Emilio Rizzi nacque a Cremona il 5 maggio 1881 da Giuseppe, avvocato, e Laura Botti. Fin da giovanissimo dimostrò grande talento artistico e, a soli quattordici anni, iniziò a frequentare l’Accademia di Brera, dove fu allievo di Giuseppe Mentessi, Cesare Tallone e Vespasiano Bignami. I suoi maestri lo considerarono il migliore della sua generazione. Abilitato all’insegnamento nel 1899, nel 1900 si iscrisse alla “Scuola speciale di pittura”, perfezionando la propria tecnica.
Nel 1903 vinse il Pensionato Fanny Ferrari del Comune di Cremona e si trasferì a Roma, città in cui conobbe Antonio Mancini, che influenzò profondamente la sua arte. Nello stesso anno esordì alla “Promotrice” con il dipinto Caino e Abele, e nel 1904 la sua opera Mestizia venne acquistata dalla Galleria d’Arte Moderna di Roma. Successivamente espose a Milano il Ritratto di donna, ricevendo apprezzamenti da Ugo Ojetti, e tra le sue opere più note figurano I lavoratori del gas, esposti a Roma, Barcellona e Parigi.

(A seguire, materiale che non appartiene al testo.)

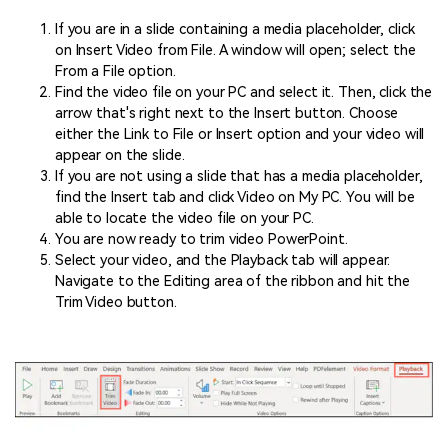
If you are in a slide containing a media placeholder, click
on Insert Video from File. A window will open; select the
From a File option.
Find the video file on your PC and select it. Then, click the
arrow that's right next to the Insert button. Choose
either the Link to File or Insert option and your video will
appear on the slide.
If you are not using a slide that has a media placeholder,
find the Insert tab and click Video on My PC. You will be
able to locate the video file on your PC.
You are now ready to trim video PowerPoint.
Select your video, and the Playback tab will appear.
Navigate to the Editing area of the ribbon and hit the
Trim Video button.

Oltre a dipingere, Rizzi insegnò all’Accademia Moderna di Belle Arti di Roma insieme a Antonio Mancini e Aristide Sartorio, compiendo viaggi nei dintorni della città per dipingere paesaggi. Nel 1909 si stabilì a Parigi, esponendo al Salon des Artistes Indépendants e al Salon d’Automne, condividendo gli spazi espositivi con artisti come Rousseau e Bonnard. Dal 1905, inoltre, prese parte a importanti manifestazioni artistiche anche a Bruxelles, Barcellona e in Bretagna, consolidando la sua fama internazionale.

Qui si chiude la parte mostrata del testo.